For variable screening procedure, Fan and Lv [4] proposed sure independence screening (SIS) based on marginal correlation ranking and also extended SIS to iterative version (ISIS) to handle difficult cases such as when some important predictors are marginally uncorrelated with the response. In order to deal with more complex real data, Fan et al. [5] extended SIS and ISIS to generalized linear models and robust regression; Fan and Song [6] and Fan et al. [7] extended SIS to nonparametric additive models. Moreover, variable screening methods have been quickly adapted in survival analysis with focus on Cox PH model [8×10], and [11] or other regression models [12, 13], and [14]. Recently, He et al. [15], Song et al. [16], and Li et al. [17] proposed non-model based screening methods.

Most statistical methods developed for failure time data assume that covariate effects on the logarithm of the hazard function are linear and the regression coefficients are constant parameters Fleming and Harrington [18] and Andersen et al. [19]. However, true covariate effects can be more complex than the log-linear effect. An important extension of the standard regression model with constant coefficients is the varying-coefficient model. In recent decades, the varying functional effect in survival analysis has been carefully studied by Murphy [20], Cai and Sun [21], Tian et al. [22], Cai et al. [23], and Cai et al. [24], among others. We will consider varying-coefficient Cox model in this paper and aim at providing a novel screening procedure to improve the model performance.

To assess the gain in model development, researchers proposed many improvement statistics in the literature. For example, Pencina et al. [25] proposed the integrated discrimination improvement (IDI) and the net reclassification improvement (NRI), which have drawn much attention in medical research. The IDI is the improvement of the integral of sensitivity and specificity over all possible cut-off values. Extensions of the IDI to survival data have been proposed by Uno et al. [26], Kerr et al. [27] and Chi and Zhou [28]. NRI attempts to quantify how well a new model correctly reclassifies subjects based on comparison between a baseline model and a new model with the added markers. See Pencina et al. [29], Uno et al. [30] and Shi et al. [31] for more discussion. We use such novel improvement statistics in this paper to assess the gain in screening models as well as some standard improvement statistics. We will then use the improvement measures as an effective way to screen ultra-high dimensional biomarkers.

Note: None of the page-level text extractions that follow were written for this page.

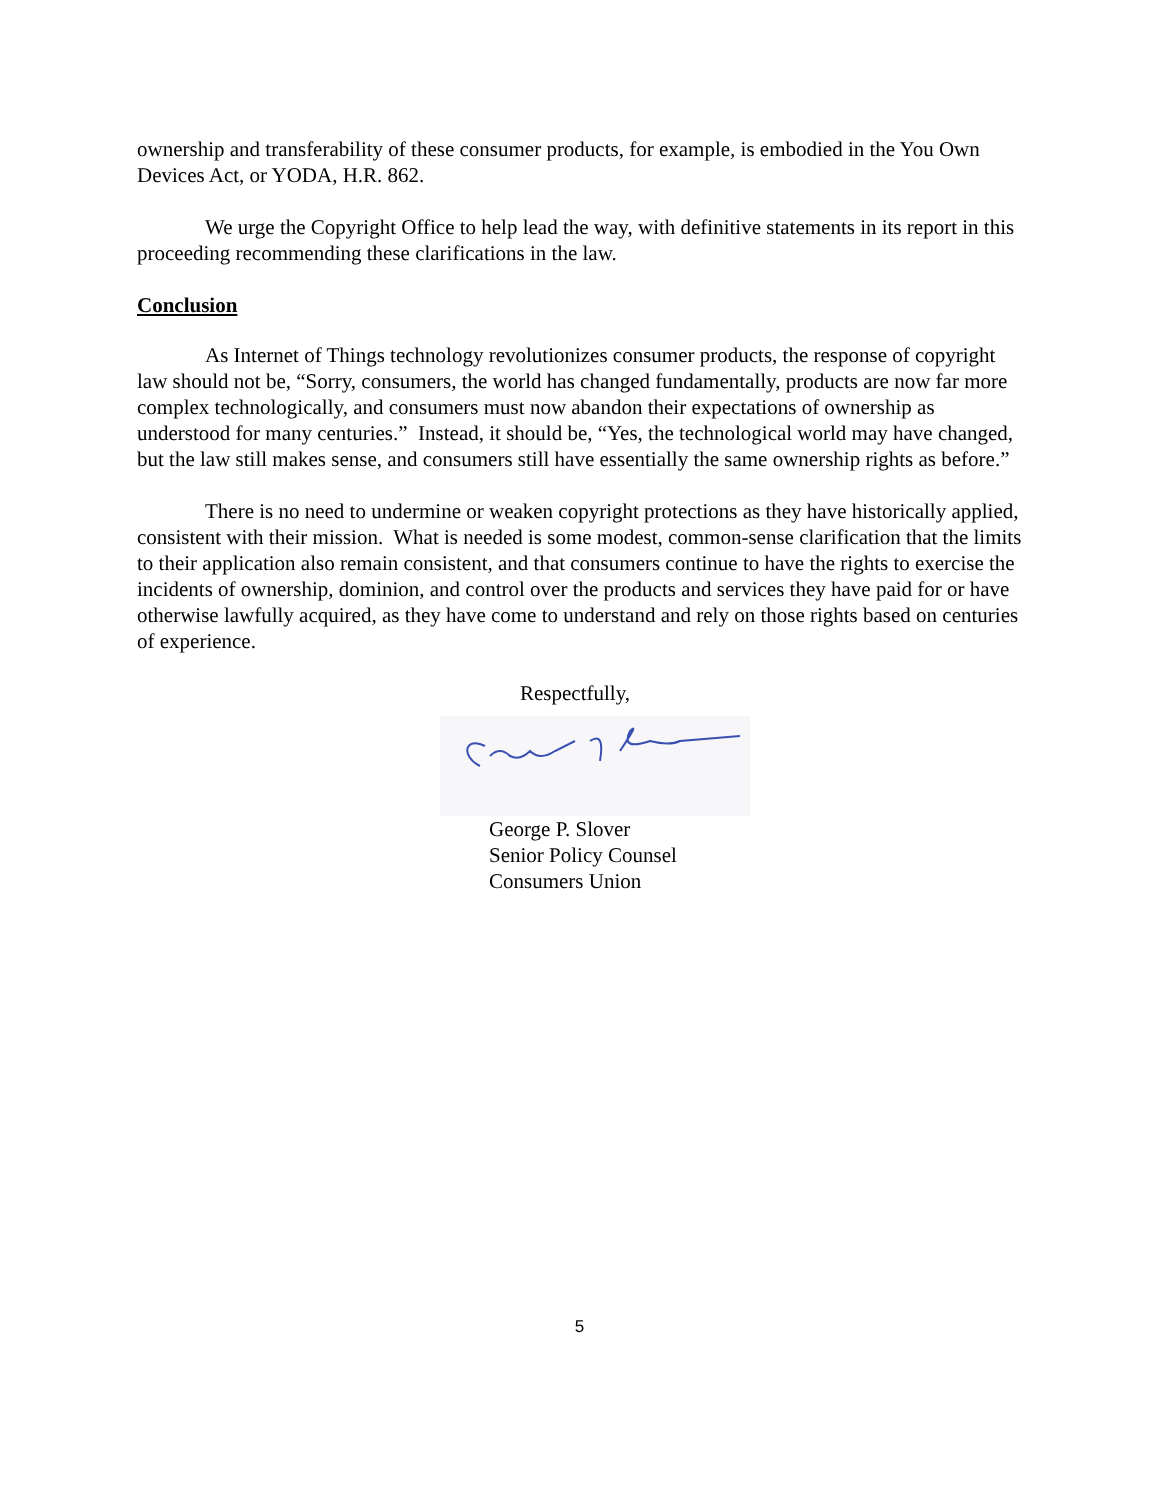ownership and transferability of these consumer products, for example, is embodied in the You Own Devices Act, or YODA, H.R. 862.
We urge the Copyright Office to help lead the way, with definitive statements in its report in this proceeding recommending these clarifications in the law.
Conclusion
As Internet of Things technology revolutionizes consumer products, the response of copyright law should not be, “Sorry, consumers, the world has changed fundamentally, products are now far more complex technologically, and consumers must now abandon their expectations of ownership as understood for many centuries.” Instead, it should be, “Yes, the technological world may have changed, but the law still makes sense, and consumers still have essentially the same ownership rights as before.”
There is no need to undermine or weaken copyright protections as they have historically applied, consistent with their mission. What is needed is some modest, common-sense clarification that the limits to their application also remain consistent, and that consumers continue to have the rights to exercise the incidents of ownership, dominion, and control over the products and services they have paid for or have otherwise lawfully acquired, as they have come to understand and rely on those rights based on centuries of experience.
Respectfully,
George P. Slover
Senior Policy Counsel
Consumers Union
5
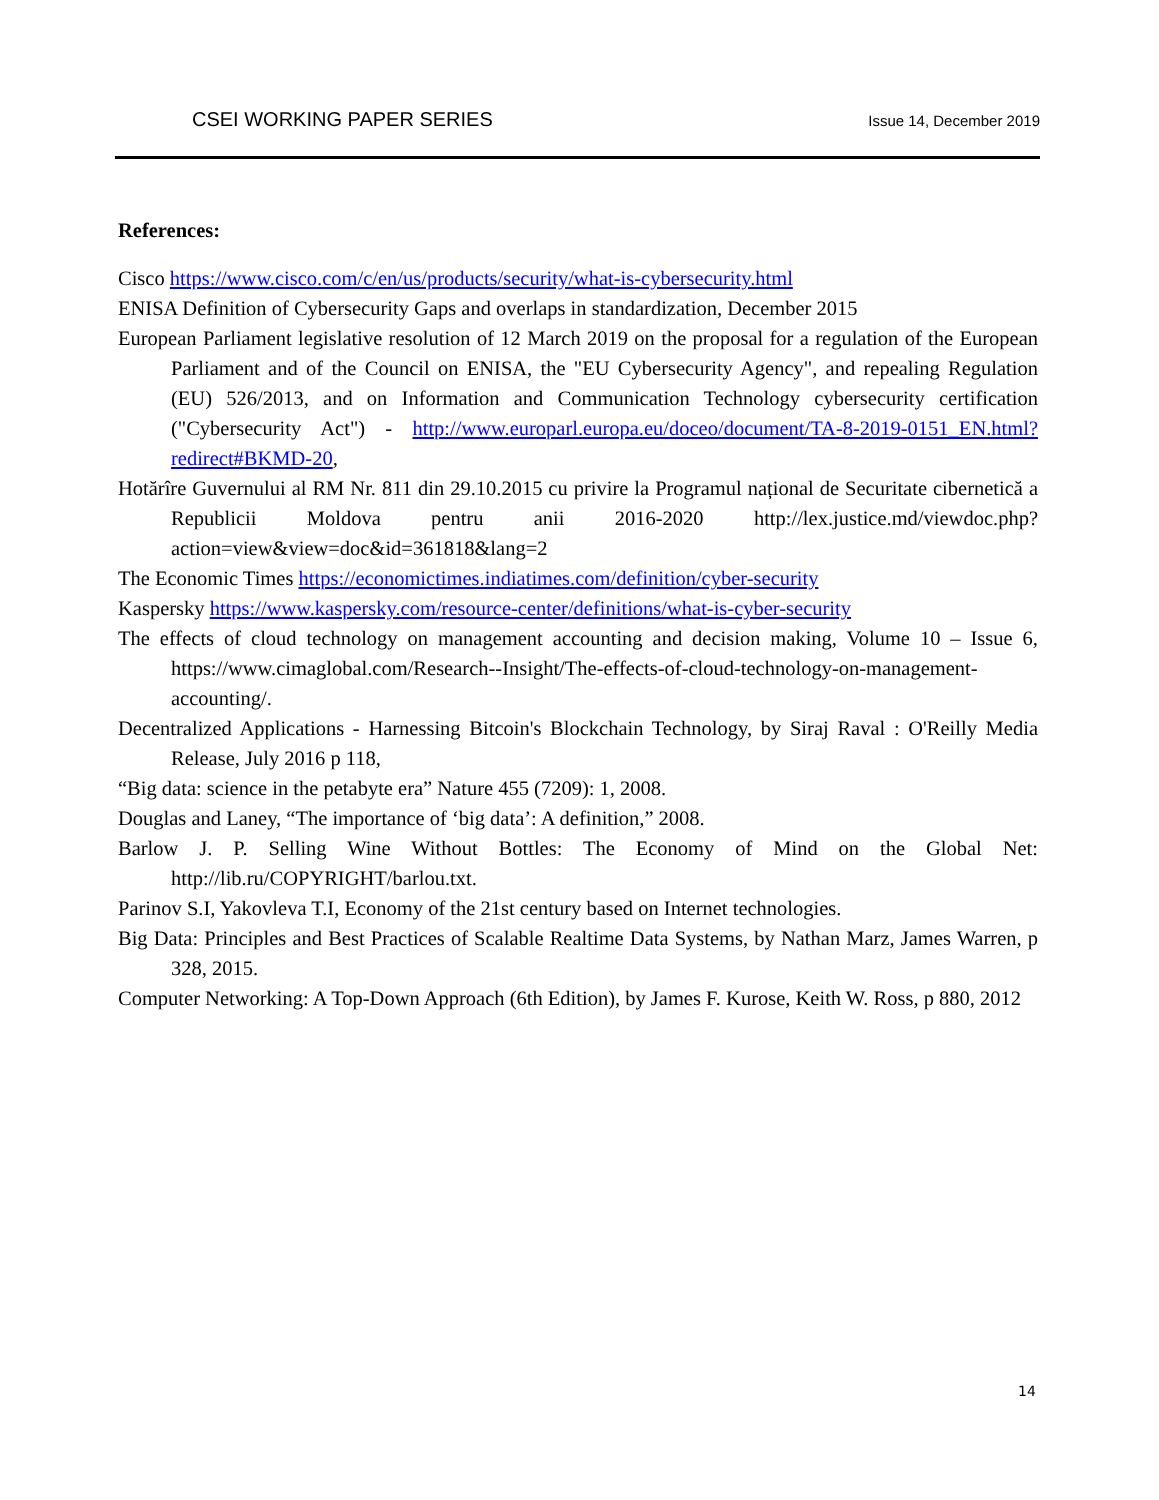CSEI WORKING PAPER SERIES Issue 14, December 2019
References:
Cisco https://www.cisco.com/c/en/us/products/security/what-is-cybersecurity.html
ENISA Definition of Cybersecurity Gaps and overlaps in standardization, December 2015
European Parliament legislative resolution of 12 March 2019 on the proposal for a regulation of the European Parliament and of the Council on ENISA, the "EU Cybersecurity Agency", and repealing Regulation (EU) 526/2013, and on Information and Communication Technology cybersecurity certification ("Cybersecurity Act") - http://www.europarl.europa.eu/doceo/document/TA-8-2019-0151_EN.html?redirect#BKMD-20,
Hotărîre Guvernului al RM Nr. 811 din 29.10.2015 cu privire la Programul național de Securitate cibernetică a Republicii Moldova pentru anii 2016-2020 http://lex.justice.md/viewdoc.php?action=view&view=doc&id=361818&lang=2
The Economic Times https://economictimes.indiatimes.com/definition/cyber-security
Kaspersky https://www.kaspersky.com/resource-center/definitions/what-is-cyber-security
The effects of cloud technology on management accounting and decision making, Volume 10 – Issue 6, https://www.cimaglobal.com/Research--Insight/The-effects-of-cloud-technology-on-management-accounting/.
Decentralized Applications - Harnessing Bitcoin's Blockchain Technology, by Siraj Raval : O'Reilly Media Release, July 2016 p 118,
“Big data: science in the petabyte era” Nature 455 (7209): 1, 2008.
Douglas and Laney, “The importance of ‘big data’: A definition,” 2008.
Barlow J. P. Selling Wine Without Bottles: The Economy of Mind on the Global Net: http://lib.ru/COPYRIGHT/barlou.txt.
Parinov S.I, Yakovleva T.I, Economy of the 21st century based on Internet technologies.
Big Data: Principles and Best Practices of Scalable Realtime Data Systems, by Nathan Marz, James Warren, p 328, 2015.
Computer Networking: A Top-Down Approach (6th Edition), by James F. Kurose, Keith W. Ross, p 880, 2012
14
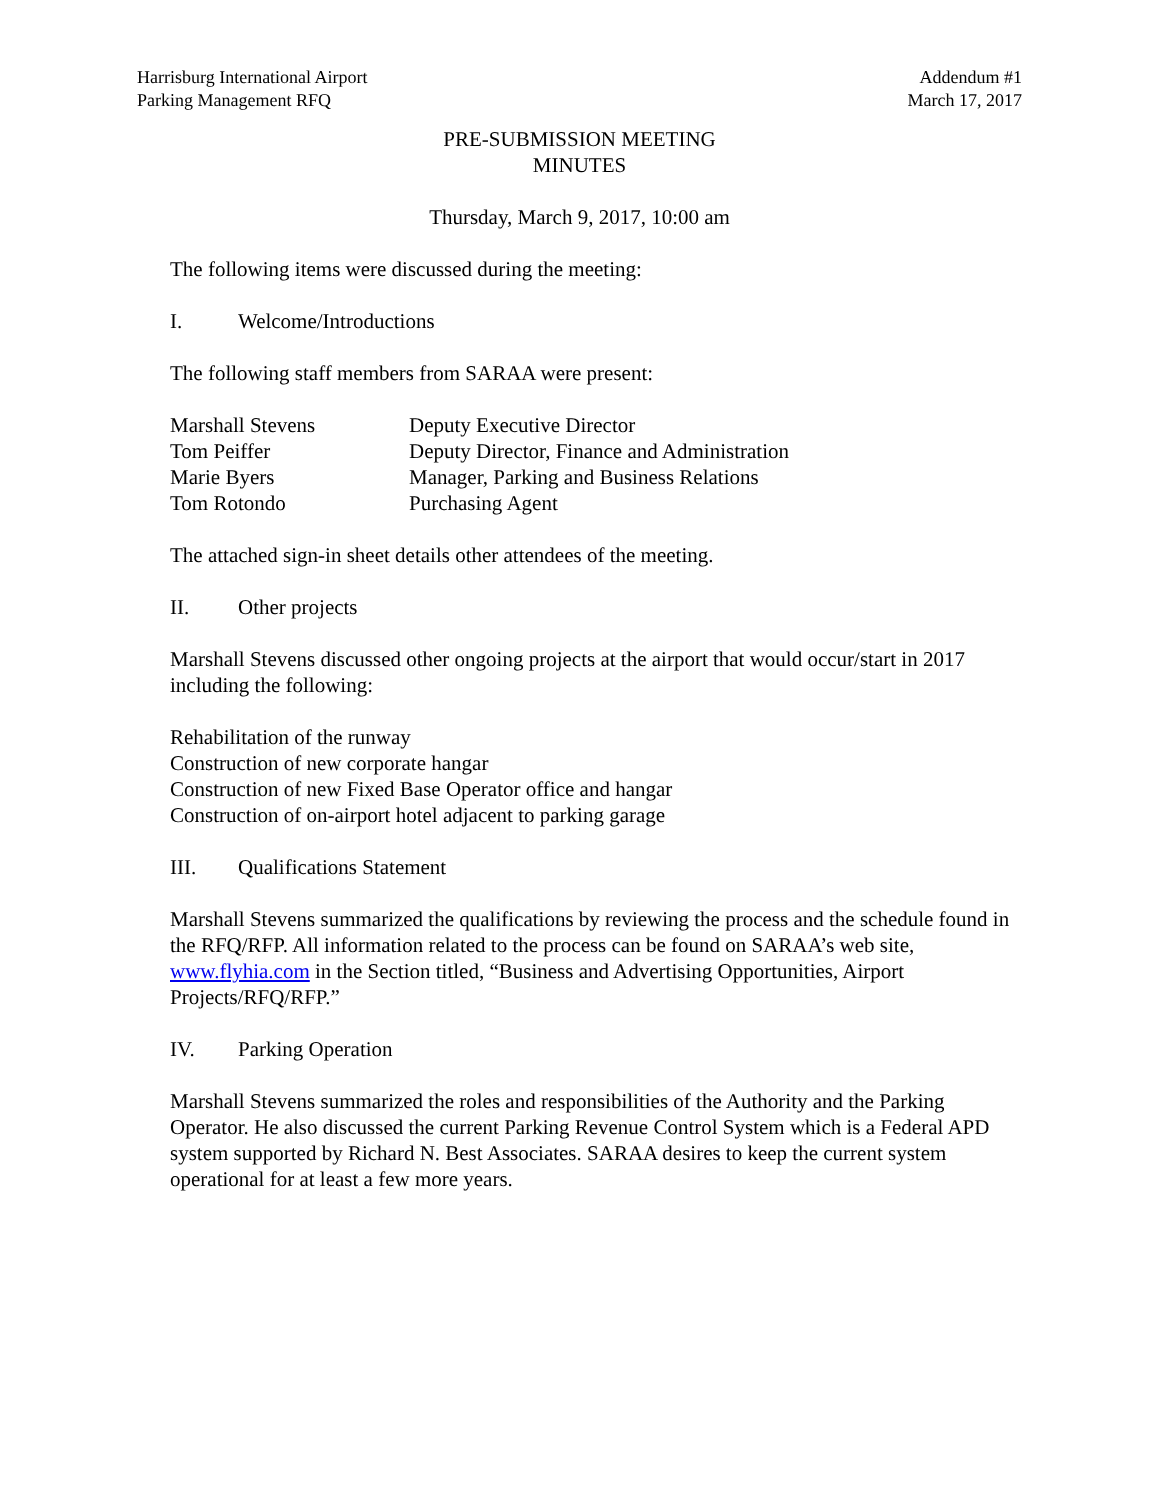Harrisburg International Airport
Parking Management RFQ
Addendum #1
March 17, 2017
PRE-SUBMISSION MEETING
MINUTES
Thursday, March 9, 2017, 10:00 am
The following items were discussed during the meeting:
I. Welcome/Introductions
The following staff members from SARAA were present:
| Marshall Stevens | Deputy Executive Director |
| Tom Peiffer | Deputy Director, Finance and Administration |
| Marie Byers | Manager, Parking and Business Relations |
| Tom Rotondo | Purchasing Agent |
The attached sign-in sheet details other attendees of the meeting.
II. Other projects
Marshall Stevens discussed other ongoing projects at the airport that would occur/start in 2017 including the following:
Rehabilitation of the runway
Construction of new corporate hangar
Construction of new Fixed Base Operator office and hangar
Construction of on-airport hotel adjacent to parking garage
III. Qualifications Statement
Marshall Stevens summarized the qualifications by reviewing the process and the schedule found in the RFQ/RFP. All information related to the process can be found on SARAA’s web site, www.flyhia.com in the Section titled, “Business and Advertising Opportunities, Airport Projects/RFQ/RFP.”
IV. Parking Operation
Marshall Stevens summarized the roles and responsibilities of the Authority and the Parking Operator. He also discussed the current Parking Revenue Control System which is a Federal APD system supported by Richard N. Best Associates. SARAA desires to keep the current system operational for at least a few more years.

The main contribution of this paper can be summarized as follows. A formal improvement screening methodology is proposed for survival analysis. In particular, the hazards effects of new biomarkers are modelled as varying coefficient functions of possible confounders in the Cox PH model. To the best of our knowledge, for the present setup, improvement screening has not been thoroughly discussed for varying-coefficient Cox PH model yet. Moreover, motivated by the growing importance of biomarker screening problem, in this paper we consider the ultra-high dimensional data setting, which presents a tremendous novel challenge, and, as far as we have reviewed, there is no previous work on this topic. The rest of the paper is organized as follows. In Section 2, we formulate the varying-coefficient Cox PH model and propose a detailed procedure for our improvement screening methodology. In Section 3, we evaluate the proposed screening procedures through simulation studies and illustrate our methods via application to the lung cancer data set in Section 4. Some discussion is provided in Section 5.

2 Methodology

Many survival analysis data set involves massive number of covariates, such as genetic and genomics studies. Usually low-dimensional confounders are also collected, such as demographical variables, known risk factors, environmental exposures or other variables [32]. Including relevant confounding variables in the model may produce better prediction results. Furthermore, comparison of the results across different studies is easier since most researches on the same response would adjust a similar set of confounders. In our paper, we consider the baseline model with only a confounding variable and add biomarkers to improve the model performance. We present several novel metrics to quantify the improvement from the new markers for prediction of the patients risk and target to screen ultra-high dimensional markers in varying-coefficient models.

2.1 Model and estimation

Let T, C be the random survival time and the random censoring time respectively. In practice we observe Y=min{T,C} and the censoring indicator δ=I(T≤C). Denote X=(X1,⋯,Xp)T to be the corresponding p-dimensional covariate vector and U to be the univariate confounder. Our observed data set {(xi,δi,yi,ui):xi∈IRp,δi∈{0,1},yi∈IR+,ui∈IR,i=1,2,⋯,n} is an independently and identically distributed random sample from (X,δ,Y,U). We consider the varying-coefficient Cox PH model:

h(t∣xk,u)=h0(t)expgk0(u)+gk(u)xk, k=1,…,p,

where xk is the realization of the kth covariate, gk0(.) and gk(.) are the unknown intercept and slope functions of the confounder. B-spline smoothing is usually used to estimate the unknown functions and perform very well in practice.

Spline smoothing methods are well known for their success as interpolating polynomials, and their usefulness in providing a smooth basis approximation to a covariate function of unspecified form. We consider the B-spline basis in this paper. Smith [33] employed B-splines in a linear regression problem; Stone and Koo [34] provided a general discussion of the use of B-splines in a covariate function of likelihood-based regression model; Cheng et al. [35] applied B-splines method in analyzing ultra-high dimensional longitudinal data and Xia et al. [12] adopted B-splines in nonparametric accelerated failure time model.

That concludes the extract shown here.